Aquí no habrá invasión, repiten. Pero las tropas ya están cerca. Los aviones han ejecutado maniobras cerca de nuestro espacio aéreo y marítimo. Sin embargo, la guerra más profunda no se libra en el aire ni en la costa. Se libra en la mente, en el cuerpo social, en la cotidianidad que se complica sin estruendo. La guerra que atraviesa a Venezuela no necesita desembarcos. Es una guerra psicológica, sostenida y difusa, que opera por desgaste, por saturación, por asfixia emocional y fractura social. Una guerra que no se anuncia con sirenas, pero que se siente en cada conversación, en la amenaza, el asedio económico, en la incertidumbre que domina la calle y el desaliento colectivo.
Mientras los radares detectan crecientes movimientos militares en el Caribe y los titulares se llenan de especulaciones geopolíticas, la verdadera invasión ocurre en la subjetividad colectiva. Es una guerra que no ha comenzado a ocupar territorios, sino a quebrar voluntades. Que espera para ocupar ciudades, porque primero está ocupando el ánimo de sus habitantes. Como complemento, la economía venezolana vive una paradoja brutal. Mientras algunos indicadores macroeconómicos muestran signos de estabilización, el nivel de vida de la mayoría se deteriora sin pausa. Una inflación inducida, que no se puede contener ni en cifras oficiales y se siente en la calle como un zumbido constante. El bolívar se devalúa cada día, y con él, se desvanece la posibilidad de planificar, ahorrar y mantener el poder adquisitivo.
Este deterioro no es solo económico, es emocional. La incertidumbre se ha vuelto norma. El salario no alcanza, la pensión es algo simbólico y los servicios fallan. Y en medio de todo, la sensación de que nada cambia, de que todo se repite, de que el país está atrapado en un laberinto sin salida, se convierte en una forma de tortura silenciosa. La guerra psicológica no necesita tanques. Basta con sembrar el agotamiento. Con hacer que la gente se canse de esperar y pierda la confianza. Con convertir la rutina en un campo minado de frustraciones. La fatiga psicológica no es un efecto colateral, es un objetivo. Porque un pueblo cansado es más fácil de dividir, manipular, silenciar y dominar. Y en ese terreno, tanto los actores externos como los internos juegan su parte. La guerra no es solo entre Estados Unidos y Venezuela, es contra el venezolano.

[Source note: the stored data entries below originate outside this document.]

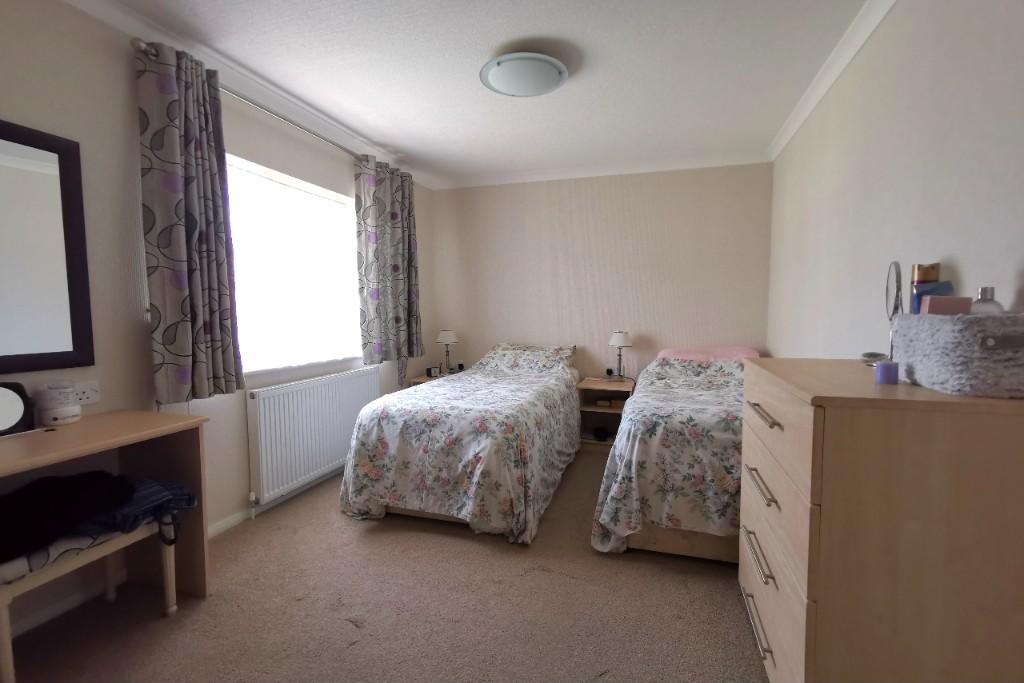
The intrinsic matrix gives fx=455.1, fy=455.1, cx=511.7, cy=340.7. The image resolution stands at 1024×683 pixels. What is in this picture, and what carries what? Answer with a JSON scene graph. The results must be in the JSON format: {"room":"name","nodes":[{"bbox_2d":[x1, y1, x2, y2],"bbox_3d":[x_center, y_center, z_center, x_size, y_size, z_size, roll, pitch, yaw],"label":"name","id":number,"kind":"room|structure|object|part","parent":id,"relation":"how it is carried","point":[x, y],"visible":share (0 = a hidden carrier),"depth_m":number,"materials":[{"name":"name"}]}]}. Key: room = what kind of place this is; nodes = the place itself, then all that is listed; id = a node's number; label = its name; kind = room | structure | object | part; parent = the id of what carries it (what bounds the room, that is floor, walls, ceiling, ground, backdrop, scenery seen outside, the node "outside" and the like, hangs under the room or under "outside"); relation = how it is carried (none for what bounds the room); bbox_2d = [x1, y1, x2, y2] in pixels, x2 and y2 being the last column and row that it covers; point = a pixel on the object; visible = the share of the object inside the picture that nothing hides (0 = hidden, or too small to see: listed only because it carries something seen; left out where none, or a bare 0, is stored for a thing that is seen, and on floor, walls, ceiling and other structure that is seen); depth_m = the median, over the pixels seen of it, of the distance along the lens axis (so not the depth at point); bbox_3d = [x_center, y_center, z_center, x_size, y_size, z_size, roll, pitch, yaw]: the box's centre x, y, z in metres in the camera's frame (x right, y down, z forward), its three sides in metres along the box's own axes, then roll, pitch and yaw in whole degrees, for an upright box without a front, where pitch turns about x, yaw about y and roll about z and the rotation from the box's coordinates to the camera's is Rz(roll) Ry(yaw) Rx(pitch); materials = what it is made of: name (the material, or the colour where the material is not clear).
{"room":"bedroom","nodes":[
{"label":"bedroom","id":0,"kind":"room"},
{"bbox_2d":[0,0,431,640],"bbox_3d":[-1.611,-0.189,2.386,0.173,2.456,4.902,1,4,17],"label":"left wall","id":1,"kind":"structure","parent":0,"point":[119,60],"depth_m":1.97,"materials":[{"name":"paint"}]},
{"bbox_2d":[0,119,93,378],"bbox_3d":[-1.885,-0.302,1.334,0.030,0.906,1.040,1,4,17],"label":"mirror","id":2,"kind":"object","parent":1,"relation":"attached to","point":[73,337],"visible":1,"depth_m":1.70,"materials":[{"name":"black mirror"}]},
{"bbox_2d":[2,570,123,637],"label":"baseboard","id":3,"kind":"structure","parent":1,"relation":"attached to","point":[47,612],"depth_m":1.80,"materials":[{"name":"white paint"}]},
{"bbox_2d":[71,380,99,405],"bbox_3d":[-1.735,0.209,1.834,0.015,0.087,0.131,1,4,17],"label":"wall socket","id":4,"kind":"object","parent":1,"relation":"attached to","point":[91,399],"visible":0.74,"depth_m":1.85,"materials":[{"name":"white plastic"}]},
{"bbox_2d":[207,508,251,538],"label":"baseboard","id":5,"kind":"structure","parent":1,"relation":"attached to","point":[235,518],"depth_m":2.47,"materials":[{"name":"white paint"}]},
{"bbox_2d":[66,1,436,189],"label":"crown molding","id":6,"kind":"structure","parent":1,"relation":"attached to","point":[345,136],"depth_m":2.40,"materials":[{"name":"white paint"}]},
{"bbox_2d":[134,41,393,174],"bbox_3d":[-1.268,-1.311,2.965,0.133,0.064,2.181,1,4,17],"label":"curtain rod","id":7,"kind":"object","parent":1,"relation":"attached to","point":[151,54],"visible":0.62,"depth_m":2.47,"materials":[{"name":"silver metal"}]},
{"bbox_2d":[135,39,244,403],"bbox_3d":[-1.494,-0.505,2.145,0.143,1.608,0.447,1,4,17],"label":"curtain","id":8,"kind":"object","parent":7,"relation":"hanging from","point":[171,136],"visible":0.98,"depth_m":2.09,"materials":[{"name":"fabric"}]},
{"bbox_2d":[354,153,422,376],"bbox_3d":[-0.961,-0.559,3.716,0.140,1.724,0.830,1,4,17],"label":"curtain","id":9,"kind":"object","parent":7,"relation":"hanging from","point":[405,192],"visible":0.98,"depth_m":3.61,"materials":[{"name":"fabric"}]},
{"bbox_2d":[225,153,363,376],"bbox_3d":[-1.443,-0.434,2.987,0.123,1.215,1.458,1,4,17],"label":"window","id":10,"kind":"structure","parent":1,"relation":"in","point":[301,222],"depth_m":2.97,"materials":[{"name":"white glass"}]},
{"bbox_2d":[246,365,383,507],"bbox_3d":[-1.270,0.594,3.124,0.088,0.705,1.251,1,4,17],"label":"radiator","id":11,"kind":"object","parent":1,"relation":"attached to","point":[263,456],"visible":0.97,"depth_m":2.85,"materials":[{"name":"white metal"}]},
{"bbox_2d":[2,451,765,682],"bbox_3d":[-0.052,1.111,1.916,3.403,0.100,4.972,1,4,17],"label":"carpet floor","id":12,"kind":"structure","parent":0,"point":[530,584],"depth_m":1.78,"materials":[{"name":"beige carpet"}]},
{"bbox_2d":[0,514,178,682],"bbox_3d":[-1.580,0.888,1.591,0.381,0.420,0.550,1,4,17],"label":"stool","id":13,"kind":"object","parent":12,"relation":"on","point":[7,656],"visible":0.7,"depth_m":1.51,"materials":[{"name":"white wood"}]},
{"bbox_2d":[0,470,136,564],"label":"black garment","id":14,"kind":"object","parent":13,"relation":"on","point":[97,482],"visible":0.9,"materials":[{"name":"black fabric"}]},
{"bbox_2d":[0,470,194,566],"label":"clothes pile","id":15,"kind":"object","parent":13,"relation":"on","point":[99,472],"visible":0.85,"depth_m":1.52,"materials":[{"name":"black fabric"}]},
{"bbox_2d":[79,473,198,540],"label":"blue garment","id":16,"kind":"object","parent":13,"relation":"on","point":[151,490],"visible":0.52,"depth_m":1.66,"materials":[{"name":"blue fabric"}]},
{"bbox_2d":[0,410,210,603],"bbox_3d":[-1.651,0.729,1.323,0.483,0.776,1.233,1,4,17],"label":"dressing table","id":17,"kind":"object","parent":12,"relation":"on","point":[81,425],"visible":0.7,"depth_m":1.81,"materials":[{"name":"brown wood"}]},
{"bbox_2d":[0,381,34,435],"bbox_3d":[-1.753,0.234,1.525,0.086,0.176,0.220,1,4,17],"label":"round mirror","id":18,"kind":"object","parent":17,"relation":"on","point":[17,407],"visible":1,"depth_m":1.57,"materials":[{"name":"black mirror"}]},
{"bbox_2d":[35,382,81,426],"bbox_3d":[-1.698,0.233,1.707,0.116,0.151,0.116,1,4,17],"label":"white jar","id":19,"kind":"object","parent":17,"relation":"on","point":[67,413],"visible":1,"depth_m":1.67,"materials":[{"name":"white"}]},
{"bbox_2d":[408,370,462,386],"bbox_3d":[-0.662,0.616,4.271,0.437,0.573,0.486,1,4,17],"label":"nightstand","id":20,"kind":"object","parent":12,"relation":"on","point":[417,379],"visible":0.1,"depth_m":4.13,"materials":[{"name":"brown wood"}]},
{"bbox_2d":[426,366,439,377],"bbox_3d":[-0.735,0.285,4.193,0.069,0.080,0.099,2,5,31],"label":"alarm clock","id":21,"kind":"object","parent":20,"relation":"on","point":[429,371],"visible":0.99,"depth_m":4.16,"materials":[{"name":"black"}]},
{"bbox_2d":[436,329,458,374],"bbox_3d":[-0.615,0.096,4.339,0.202,0.425,0.202,1,4,17],"label":"table lamp","id":22,"kind":"object","parent":20,"relation":"on","point":[443,333],"visible":0.99,"depth_m":4.28,"materials":[{"name":"metal"}]},
{"bbox_2d":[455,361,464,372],"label":"small bottle","id":23,"kind":"object","parent":20,"relation":"on","point":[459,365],"visible":0.98,"depth_m":4.38,"materials":[{"name":"black"}]},
{"bbox_2d":[338,344,584,543],"bbox_3d":[-0.183,0.517,3.316,1.228,0.879,2.053,1,4,17],"label":"bed","id":24,"kind":"object","parent":12,"relation":"on","point":[487,443],"visible":0.99,"depth_m":2.51,"materials":[{"name":"fabric"}]},
{"bbox_2d":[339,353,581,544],"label":"floral duvet","id":25,"kind":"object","parent":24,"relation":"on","point":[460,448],"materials":[{"name":"fabric"}]},
{"bbox_2d":[481,343,576,373],"bbox_3d":[0.158,0.170,4.168,0.815,0.264,0.441,1,4,17],"label":"pillow","id":26,"kind":"object","parent":24,"relation":"on","point":[507,347],"visible":0.8,"depth_m":4.05,"materials":[{"name":"fabric"}]},
{"bbox_2d":[575,376,635,450],"bbox_3d":[0.815,0.635,3.944,0.455,0.567,0.469,1,4,17],"label":"nightstand","id":27,"kind":"object","parent":12,"relation":"on","point":[610,411],"visible":0.63,"depth_m":3.92,"materials":[{"name":"brown wood"}]},
{"bbox_2d":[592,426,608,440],"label":"black object","id":28,"kind":"object","parent":27,"relation":"in","point":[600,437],"visible":0.97,"depth_m":3.87,"materials":[{"name":"black"}]},
{"bbox_2d":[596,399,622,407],"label":"small box","id":29,"kind":"object","parent":27,"relation":"in","point":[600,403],"visible":0.99,"depth_m":3.96,"materials":[{"name":"brown wood"}]},
{"bbox_2d":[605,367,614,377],"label":"clock","id":30,"kind":"object","parent":27,"relation":"on","point":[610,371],"visible":0.98,"depth_m":4.04,"materials":[{"name":"black"}]},
{"bbox_2d":[608,330,632,378],"bbox_3d":[0.939,0.118,3.951,0.196,0.432,0.199,1,4,17],"label":"table lamp","id":31,"kind":"object","parent":27,"relation":"on","point":[620,335],"visible":1,"depth_m":3.90,"materials":[{"name":"metal"}]},
{"bbox_2d":[590,348,764,562],"bbox_3d":[1.276,0.562,2.867,1.300,0.841,1.988,1,4,17],"label":"bed","id":32,"kind":"object","parent":12,"relation":"on","point":[634,462],"visible":0.61,"depth_m":2.16,"materials":[{"name":"fabric"}]},
{"bbox_2d":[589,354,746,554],"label":"floral duvet","id":33,"kind":"object","parent":32,"relation":"on","point":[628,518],"visible":0.47,"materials":[{"name":"fabric"}]},
{"bbox_2d":[656,346,760,361],"bbox_3d":[1.558,0.144,3.646,0.790,0.192,0.488,1,4,17],"label":"pink pillow","id":34,"kind":"object","parent":32,"relation":"on","point":[666,353],"visible":0.48,"depth_m":3.55,"materials":[{"name":"pink fabric"}]},
{"bbox_2d":[739,357,1023,682],"bbox_3d":[1.060,0.598,1.413,0.522,1.006,0.885,1,4,17],"label":"chest of drawers","id":35,"kind":"object","parent":12,"relation":"on","point":[760,466],"visible":0.98,"depth_m":1.02,"materials":[{"name":"brown wood"}]},
{"bbox_3d":[0.751,0.857,1.402,0.045,0.016,0.239,1,4,17],"label":"drawer handle","id":36,"kind":"part","parent":35,"relation":"part of","materials":[{"name":"silver metal"}]},
{"bbox_3d":[0.739,0.643,1.378,0.041,0.016,0.238,1,4,17],"label":"handle","id":37,"kind":"part","parent":35,"relation":"part of","materials":[{"name":"metal"}]},
{"bbox_3d":[0.741,0.426,1.361,0.042,0.016,0.217,1,4,17],"label":"handle","id":38,"kind":"part","parent":35,"relation":"part of","materials":[{"name":"metal"}]},
{"bbox_3d":[0.724,0.209,1.319,0.044,0.014,0.210,1,4,17],"label":"handle","id":39,"kind":"part","parent":35,"relation":"part of","materials":[{"name":"metal"}]},
{"bbox_2d":[860,351,888,364],"bbox_3d":[1.218,0.058,1.529,0.082,0.034,0.095,3,5,40],"label":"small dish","id":40,"kind":"object","parent":35,"relation":"on","point":[868,355],"visible":0.79,"depth_m":1.51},
{"bbox_2d":[874,360,899,384],"bbox_3d":[0.992,0.083,1.206,0.049,0.054,0.050,1,4,17],"label":"purple candle","id":41,"kind":"object","parent":35,"relation":"on","point":[882,375],"visible":0.99,"depth_m":1.19,"materials":[{"name":"purple wax"}]},
{"bbox_2d":[884,260,904,360],"bbox_3d":[1.247,-0.084,1.461,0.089,0.335,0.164,1,4,17],"label":"vanity mirror","id":42,"kind":"object","parent":35,"relation":"on","point":[890,283],"visible":0.72,"depth_m":1.47,"materials":[{"name":"silver mirror"}]},
{"bbox_2d":[891,311,1023,397],"bbox_3d":[1.110,0.019,1.105,0.212,0.177,0.360,1,4,17],"label":"storage basket","id":43,"kind":"object","parent":35,"relation":"on","point":[914,365],"visible":0.96,"depth_m":0.99,"materials":[{"name":"grey fabric"}]},
{"bbox_2d":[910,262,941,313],"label":"perfume bottle","id":44,"kind":"object","parent":43,"relation":"in","point":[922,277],"visible":0.53,"depth_m":1.30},
{"bbox_2d":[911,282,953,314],"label":"blue box","id":45,"kind":"object","parent":43,"relation":"in","point":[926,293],"visible":0.36,"depth_m":1.25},
{"bbox_2d":[920,295,970,315],"bbox_3d":[1.123,-0.062,1.180,0.095,0.106,0.046,1,4,17],"label":"pink box","id":46,"kind":"object","parent":43,"relation":"in","point":[930,307],"visible":0.59,"depth_m":1.16,"materials":[{"name":"pink cardboard"}]},
{"bbox_2d":[968,286,1003,314],"bbox_3d":[1.152,-0.071,1.110,0.061,0.122,0.057,1,4,17],"label":"perfume bottle","id":47,"kind":"object","parent":43,"relation":"in","point":[980,295],"visible":0.43,"depth_m":1.09,"materials":[{"name":"clear glass"}]},
{"bbox_2d":[75,0,876,186],"bbox_3d":[-0.125,-1.429,1.781,3.376,0.107,5.243,1,4,17],"label":"ceiling","id":48,"kind":"structure","parent":0,"point":[509,110],"depth_m":2.36,"materials":[{"name":"white paint"}]},
{"bbox_2d":[480,51,569,96],"bbox_3d":[0.062,-1.371,2.371,0.460,0.109,0.460,1,4,17],"label":"ceiling light","id":49,"kind":"object","parent":48,"relation":"attached to","point":[550,72],"visible":0.99,"depth_m":2.28,"materials":[{"name":"white glass"}]},
{"bbox_2d":[426,162,772,388],"bbox_3d":[0.661,-0.319,4.258,3.188,2.468,0.174,1,4,17],"label":"back wall","id":50,"kind":"structure","parent":0,"point":[602,198],"depth_m":4.07,"materials":[{"name":"paper"}]},
{"bbox_2d":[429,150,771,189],"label":"back crown molding","id":51,"kind":"structure","parent":50,"relation":"attached to","point":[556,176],"depth_m":3.96,"materials":[{"name":"white paint"}]},
{"bbox_2d":[766,0,1023,362],"bbox_3d":[1.454,-0.136,1.483,0.166,2.451,4.750,1,4,17],"label":"right wall","id":52,"kind":"structure","parent":0,"point":[960,251],"depth_m":1.69,"materials":[{"name":"white paint"}]},
{"bbox_2d":[768,0,897,160],"bbox_3d":[1.347,-1.327,1.421,0.076,0.080,4.592,1,4,17],"label":"crown molding","id":53,"kind":"structure","parent":52,"relation":"attached to","point":[816,100],"depth_m":2.28,"materials":[{"name":"white paint"}]}
]}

Rechazamos con firmeza la amenaza imperial, el asedio económico y la injerencia en problemas que debemos resolver los venezolanos. Ninguna potencia extranjera tiene derecho a decidir el destino de nuestro país. Pero también sabemos que ni las instituciones ni esa pervertida oposición despertarán la confianza popular sin un nuevo horizonte compartido. Frente a esta guerra sin rostro, la respuesta no puede ser el repliegue ni la resignación. La resistencia pasa por construir un Nuevo Consenso Social. No un pacto entre élites, sino un acuerdo democrático, plural y mínimo que permita recuperar el país desde abajo, con la gente, con sus dolores y sus esperanzas.
Ese consenso debe partir de lo esencial. Recuperar el valor del trabajo, transformar la institucionalidad, restablecer el Estado de Bienestar Social, reintegrar los derechos laborales y reinsertar el país en el mercado mundial sin sacrificar soberanía. No se trata de rendirse, sino de redefinir el rumbo. De pensar en el país, no en facciones. De imaginar una transformación verdadera, no una administración del colapso. Aquí no habrá invasión, dicen, pero ya nos invadieron el sueño, la calma, la certeza, la paz y la posibilidad de recuperar la economía nacional. Nos invadieron con sanciones, con precios que cambian cada hora, con salarios que no alcanzan, con noticias que no explican y crean angustia colectiva. Sin embargo, seguimos porque hay guerras que no se ganan con armas, sino con conciencia, dialogo y resistencia. Se ganan con la obstinación de seguir perseverando en construir Patria, seguir siendo pueblo y diseñando un Nuevo Consenso Social.